__INFORMATION SUPPLIED__
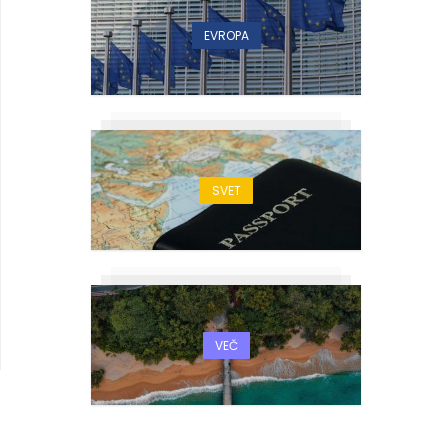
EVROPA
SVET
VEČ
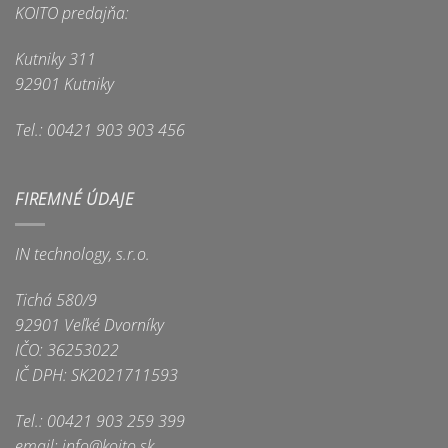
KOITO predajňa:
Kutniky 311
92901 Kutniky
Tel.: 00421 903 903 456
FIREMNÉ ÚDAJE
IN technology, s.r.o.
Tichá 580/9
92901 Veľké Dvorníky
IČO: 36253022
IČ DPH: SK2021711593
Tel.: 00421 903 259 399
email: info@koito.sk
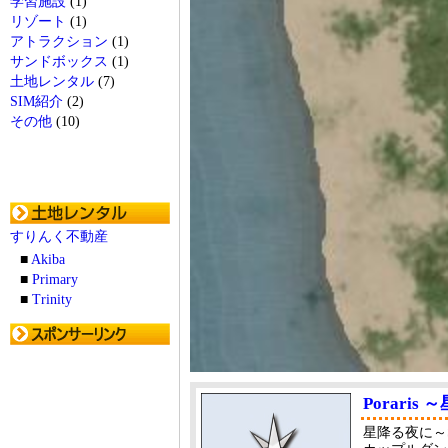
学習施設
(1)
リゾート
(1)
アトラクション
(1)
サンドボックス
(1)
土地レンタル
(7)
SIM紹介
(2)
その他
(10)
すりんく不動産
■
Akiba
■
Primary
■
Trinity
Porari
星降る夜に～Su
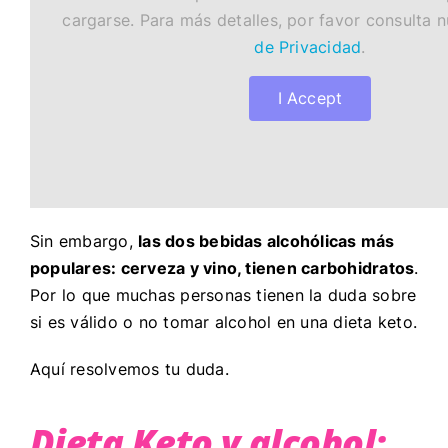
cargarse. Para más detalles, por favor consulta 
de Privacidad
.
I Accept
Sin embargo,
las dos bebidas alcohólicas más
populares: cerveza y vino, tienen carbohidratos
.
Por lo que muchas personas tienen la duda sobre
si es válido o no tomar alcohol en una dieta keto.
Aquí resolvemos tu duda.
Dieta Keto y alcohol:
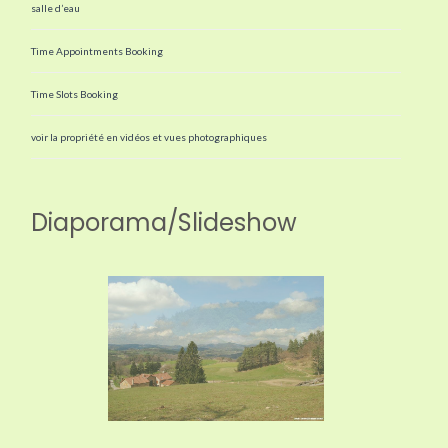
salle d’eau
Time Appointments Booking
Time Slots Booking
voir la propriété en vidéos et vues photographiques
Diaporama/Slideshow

==

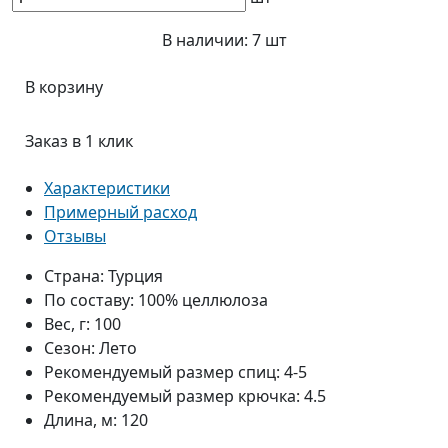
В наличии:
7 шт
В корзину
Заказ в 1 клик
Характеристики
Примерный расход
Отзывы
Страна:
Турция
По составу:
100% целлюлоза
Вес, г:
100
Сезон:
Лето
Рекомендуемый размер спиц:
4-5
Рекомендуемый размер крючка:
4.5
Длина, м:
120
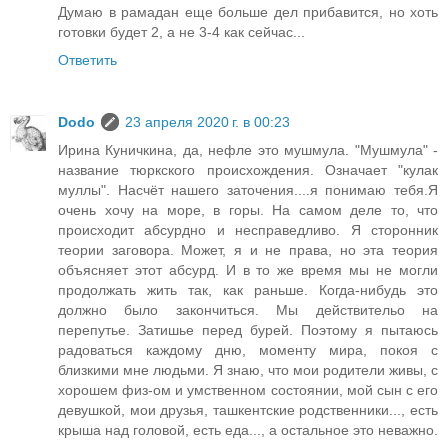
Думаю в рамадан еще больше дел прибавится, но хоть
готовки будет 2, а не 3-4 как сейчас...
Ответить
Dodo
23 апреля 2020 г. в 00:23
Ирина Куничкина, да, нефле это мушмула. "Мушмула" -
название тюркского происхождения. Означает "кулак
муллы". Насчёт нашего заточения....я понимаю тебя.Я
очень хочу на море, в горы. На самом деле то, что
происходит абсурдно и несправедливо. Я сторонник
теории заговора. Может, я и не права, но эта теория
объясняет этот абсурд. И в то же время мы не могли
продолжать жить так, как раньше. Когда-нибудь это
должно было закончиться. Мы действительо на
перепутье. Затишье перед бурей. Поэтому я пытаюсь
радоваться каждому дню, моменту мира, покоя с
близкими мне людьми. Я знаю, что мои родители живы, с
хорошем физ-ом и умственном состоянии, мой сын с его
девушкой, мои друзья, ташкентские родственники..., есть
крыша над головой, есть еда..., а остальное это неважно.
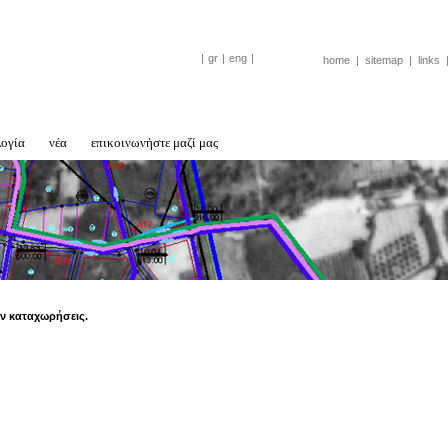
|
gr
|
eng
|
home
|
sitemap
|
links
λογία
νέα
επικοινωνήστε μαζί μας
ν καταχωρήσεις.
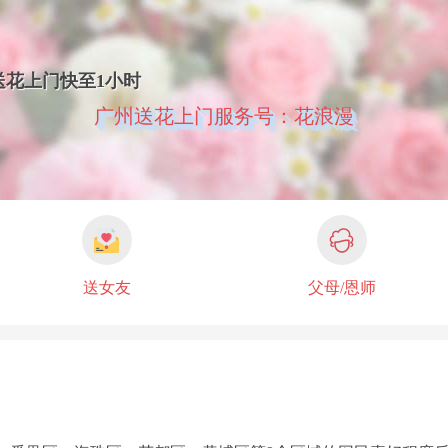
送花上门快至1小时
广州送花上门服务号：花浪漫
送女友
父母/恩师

__TASK__
Reproduce the text of the records verbatim between the lines holding "salle d’eau" and "Diaporama/Slideshow", inclusive.

__ANSWER TO THE PROBLEM__
salle d’eau
Time Appointments Booking
Time Slots Booking
voir la propriété en vidéos et vues photographiques
Diaporama/Slideshow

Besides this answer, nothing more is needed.